The high death toll of the first two years of the Covid-19 pandemic is a profound tragedy and a massive societal failure at multiple levels, says the latest report by The Lancet medical journal’s Covid-19 Commission. Putting accountability on the World Health Organization (WHO), the Lancet Commission said the UN health body acted “too cautiously and too slowly on several important matters”.
The costly delay by the WHO to declare a “public health emergency of international concern” and to recognize the airborne transmission of SARS-CoV-2 escalated the situation to a bigger crisis, it said.
Talking about India, the Lancet commission report agrees with many other research findings that mortality from Covid-19 in India was vastly undercounted during the Delta (B.1.617.2) wave of April-June 2021.
The report says India was among the first countries to impose travel restrictions, suspend international flights, and impose a strict lockdown early in the pandemic. In March 2020, India had 654 cumulative confirmed cases of Covid-19, and the adopted restrictions aimed at preventing community transmission and give the health-care system time to ramp up. After the lockdown was relaxed in May, India saw a surge of cases during June and July.
Two key factors escalated the number of infections during March 2021. First, the highly infectious Delta variant emerged, and other variants of concern reached India from other countries. Second, several programs such as elections, public protests, and religious festivals brought large aggregations of people together without face masks.
Every level of government – central, state and local – was not prepared to check the speed and the scale of the Delta surge. Both public and private hospitals were overloaded and complete breakdowns in the medical-logistics supply chain added to the critical shortage of oxygen, hospital beds, and pharmaceuticals. In smaller towns and rural areas, large numbers of patients went untreated.
Damaging lockdown
A stringent lockdown helped to slow the spread of Covid-19 but brought severe economic and social hardships.
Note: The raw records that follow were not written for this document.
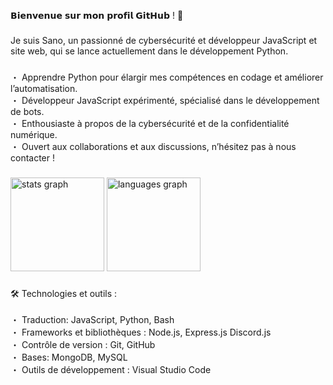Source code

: <p align="left">𝗕𝗶𝗲𝗻𝘃𝗲𝗻𝘂𝗲 𝘀𝘂𝗿 𝗺𝗼𝗻 𝗽𝗿𝗼𝗳𝗶𝗹 𝗚𝗶𝘁𝗛𝘂𝗯 ! 👋</p>

###

<p align="left">Je suis Sano, un passionné de cybersécurité et développeur JavaScript et site web, qui se lance actuellement dans le développement Python.</p>

###

<p align="left">・ Apprendre Python pour élargir mes compétences en codage et améliorer l’automatisation.<br>・ Développeur JavaScript expérimenté, spécialisé dans le développement de bots.<br>・  Enthousiaste à propos de la cybersécurité et de la confidentialité numérique.<br>・  Ouvert aux collaborations et aux discussions, n’hésitez pas à nous contacter !</p>

###

<div align="left">
  <img src="https://github-readme-stats.vercel.app/api?username=s4nodev&hide_title=false&hide_rank=false&show_icons=true&include_all_commits=true&count_private=true&disable_animations=false&theme=dracula&locale=en&hide_border=false&order=1" height="150" alt="stats graph"  />
  <img src="https://github-readme-stats.vercel.app/api/top-langs?username=s4nodev&locale=en&hide_title=false&layout=compact&card_width=320&langs_count=5&theme=dracula&hide_border=false&order=2" height="150" alt="languages graph"  />
</div>

###

<p align="left">🛠️ Technologies et outils :<br><br>・ Traduction: JavaScript, Python, Bash<br>・ Frameworks et bibliothèques : Node.js, Express.js Discord.js<br>・ Contrôle de version : Git, GitHub<br>・ Bases: MongoDB, MySQL<br>・ Outils de développement : Visual Studio Code</p>

###
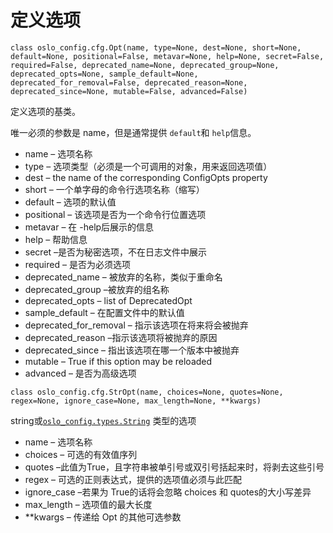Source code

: # 定义选项

`class oslo_config.cfg.Opt(name, type=None, dest=None, short=None, default=None, positional=False, metavar=None, help=None, secret=False, required=False, deprecated_name=None, deprecated_group=None, deprecated_opts=None, sample_default=None, deprecated_for_removal=False, deprecated_reason=None, deprecated_since=None, mutable=False, advanced=False)`

定义选项的基类。

唯一必须的参数是 name，但是通常提供 `default`和 `help`信息。

* name – 选项名称
* type – 选项类型（必须是一个可调用的对象，用来返回选项值）
* dest – the name of the corresponding ConfigOpts property
* short – 一个单字母的命令行选项名称（缩写）
* default – 选项的默认值
* positional – 该选项是否为一个命令行位置选项
* metavar – 在 -help后展示的信息
* help – 帮助信息
* secret –是否为秘密选项，不在日志文件中展示
* required – 是否为必须选项
* deprecated\_name – 被放弃的名称，类似于重命名
* deprecated\_group –被放弃的组名称
* deprecated\_opts – list of DeprecatedOpt
* sample\_default – 在配置文件中的默认值
* deprecated\_for\_removal – 指示该选项在将来将会被抛弃
* deprecated\_reason –指示该选项将被抛弃的原因
* deprecated\_since – 指出该选项在哪一个版本中被抛弃
* mutable – True if this option may be reloaded
* advanced – 是否为高级选项

`class oslo_config.cfg.StrOpt(name, choices=None, quotes=None, regex=None, ignore_case=None, max_length=None, **kwargs)`

string或[`oslo_config.types.String`](https://docs.openstack.org/developer/oslo.config/types.html#oslo_config.types.String) 类型的选项

* name – 选项名称
* choices – 可选的有效值序列
* quotes –此值为True，且字符串被单引号或双引号括起来时，将剥去这些引号
* regex – 可选的正则表达式，提供的选项值必须与此匹配
* ignore\_case –若果为 True的话将会忽略 choices 和 quotes的大小写差异
* max\_length – 选项值的最大长度
* \*\*kwargs – 传递给 Opt 的其他可选参数



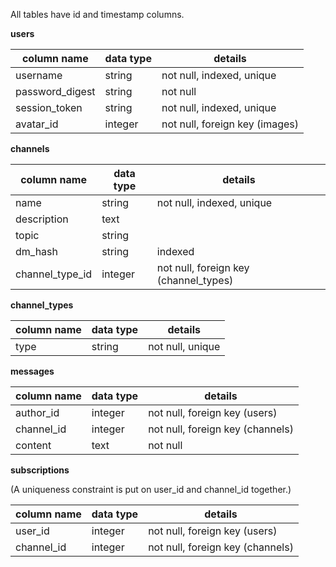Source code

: All tables have id and timestamp columns.

**users**

| column name     | data type | details                        |
|-----------------|-----------|--------------------------------|
| username        | string    | not null, indexed, unique      |
| password_digest | string    | not null                       |
| session_token   | string    | not null, indexed, unique      |
| avatar_id       | integer   | not null, foreign key (images) |

**channels**

| column name     | data type | details                               |
|-----------------|-----------|---------------------------------------|
| name            | string    | not null, indexed, unique             |
| description     | text      |                                       |
| topic           | string    |                                       |
| dm_hash         | string    | indexed                               |
| channel_type_id | integer   | not null, foreign key (channel_types)  |

**channel_types**

| column name | data type | details          |
|-------------|-----------|------------------|
| type        | string    | not null, unique |

**messages**

| column name | data type | details                          |
|-------------|-----------|----------------------------------|
| author_id   | integer   | not null, foreign key (users)    |
| channel_id  | integer   | not null, foreign key (channels) |
| content     | text      | not null                         |

**subscriptions**

(A uniqueness constraint is put on user_id and channel_id together.)

| column name | data type | details                          |
|-------------|-----------|----------------------------------|
| user_id     | integer   | not null, foreign key (users)    |
| channel_id  | integer   | not null, foreign key (channels) |
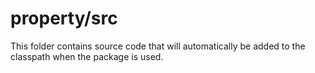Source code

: # property/src

This folder contains source code that will automatically be added to the classpath when
the package is used.

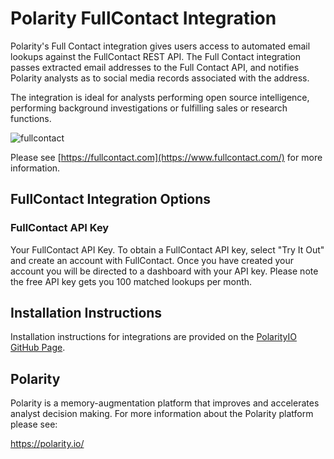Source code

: # Polarity FullContact Integration

Polarity's  Full Contact integration gives users access to automated email lookups against the FullContact REST API.
The Full Contact integration passes extracted email addresses to the Full Contact API, and notifies Polarity analysts as to social media records associated with the address.

The integration is ideal for analysts performing open source intelligence, performing background investigations or fulfilling sales or research functions.

![fullcontact](https://user-images.githubusercontent.com/22529325/32732471-b36cb1c2-c85a-11e7-90f4-c4010fd9a6fa.png)

Please see [https://fullcontact.com](https://www.fullcontact.com/) for more information.

## FullContact Integration Options

### FullContact API Key

Your FullContact API Key. To obtain a FullContact API key, select "Try It Out" and create an account with FullContact. Once you have created your account you will be directed to a dashboard with your API key.
Please note the free API key gets you 100 matched lookups per month.


## Installation Instructions

Installation instructions for integrations are provided on the [PolarityIO GitHub Page](https://polarityio.github.io/).

## Polarity

Polarity is a memory-augmentation platform that improves and accelerates analyst decision making.  For more information about the Polarity platform please see:

https://polarity.io/
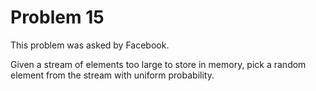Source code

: # Problem 15

This problem was asked by Facebook.

Given a stream of elements too large to store in memory, pick a random element from the stream with uniform probability.
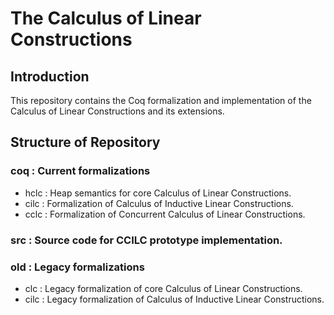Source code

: # The Calculus of Linear Constructions

## Introduction

This repository contains the Coq formalization and implementation of the Calculus of Linear Constructions and its extensions.

## Structure of Repository

### coq : Current formalizations

- hclc : Heap semantics for core Calculus of Linear Constructions.
- cilc : Formalization of Calculus of Inductive Linear Constructions.
- cclc : Formalization of Concurrent Calculus of Linear Constructions.

### src : Source code for CCILC prototype implementation.

### old : Legacy formalizations

- clc  : Legacy formalization of core Calculus of Linear Constructions.
- cilc : Legacy formalization of Calculus of Inductive Linear Constructions.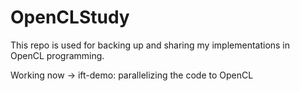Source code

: OpenCLStudy
===========

This repo is used for backing up and sharing my implementations in OpenCL programming.

Working now -> ift-demo: parallelizing the code to OpenCL
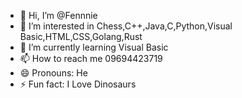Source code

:- 👋 Hi, I’m @Fennnie
- 👀 I’m interested in Chess,C++,Java,C,Python,Visual Basic,HTML,CSS,Golang,Rust
- 🌱 I’m currently learning Visual Basic
- 📫 How to reach me 09694423719
- 😄 Pronouns: He
- ⚡ Fun fact: I Love Dinosaurs

<!---
Fennnie/Fennnie is a ✨ special ✨ repository because its `README.md` (this file) appears on your GitHub profile.
You can click the Preview link to take a look at your changes.
--->
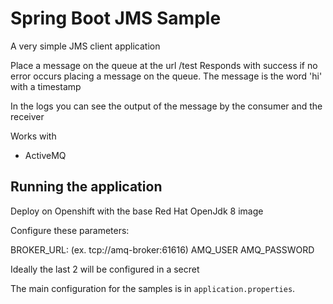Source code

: # Spring Boot JMS Sample

A very simple JMS client application 

Place a message on the queue at the url /test
Responds with success if no error occurs placing a message on the queue. The message is the word 'hi' with a timestamp

In the logs you can see the output of the message by the consumer and the receiver

Works with 

* ActiveMQ

## Running the application

Deploy on Openshift with the base Red Hat OpenJdk 8 image

Configure these parameters:

BROKER_URL: (ex. tcp://amq-broker:61616)
AMQ_USER
AMQ_PASSWORD

Ideally the last 2 will be configured in a secret

The main configuration for the samples is in `application.properties`.


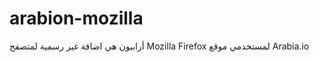 arabion-mozilla
===============

  أرابيون هي اضافة غير رسمية لمتصفح Mozilla Firefox لمستخدمي موقع Arabia.io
Gross domestic product contracted by 24% for the second quarter of 2020 and 7.3% for the year 2020. An estimated 120 million jobs were lost for the duration of the lockdown, and millions of migrant workers returned to their homes, villages under severe distress, some trekking extremely long distances on foot, with little money, food or water.
With such an alarming situation, India, whose population is 1.38 billion, reported roughly 20 million Covid-19 infections and 250,000 deaths attributed to the disease between January 1 and June 30, 2021, but the actual numbers are estimated to be vastly higher. The seroprevalence of Covid-19 IgG antibodies in non-vaccinated individuals older than six years increased from 24% in December 2020 and January 2021 to 62% in June and July 2021, confirming that hundreds of millions of people were infected during the Delta wave.
The Institute for Health Metrics and Evaluation (IHME) estimates that there were around 417 million infections and 1.6 million deaths from Covid-19 in India between April 1 and July 1, 2021, compared with just 18 million reported cases and 252,997 reported deaths.
Instead of providing a convincing actual death number, Indian government was engaged in a war of words with global health bodies and countering everyone’s numbers.
After the Delta surge, cases decreased markedly and vaccination efforts speeded up; as a result, by September 1, 2022, more than 76% of the eligible population of India had been vaccinated with a single dose and more than 70% were fully vaccinated.
Heavy price
The under-reporting of deaths may help the political leadership to avoid public embarrassment in the short run, but such a manipulated approach will damage the public health system in the long run. India paid a heavy price for not having good real-time data on Covid deaths, especially during the first wave, as this situation led to complacency and a terrible toll in the second wave.
A robust estimation of excess deaths is always good to understand the pandemic’s effect. India should not have dismissed the actual death counts and instead undertaken its own estimation on excess deaths based on registration data in the Civil Registration System/ Sample Registration System.
Estimating mortality is pivotal to informing resource allocation and evaluating public health interventions. Information on death rates and other burdens also supports wider aims of societal governance and public accountability. Equally important is establishing robust safeguards to avoid distortion of official statistics for political motives.
This is why many will agree with the Lancet Commission bringing out the issue of excess Covid deaths in India, as this caution will help future improvements to system capacity and mitigate potential political influences on how reporting occurs, and what gets reported.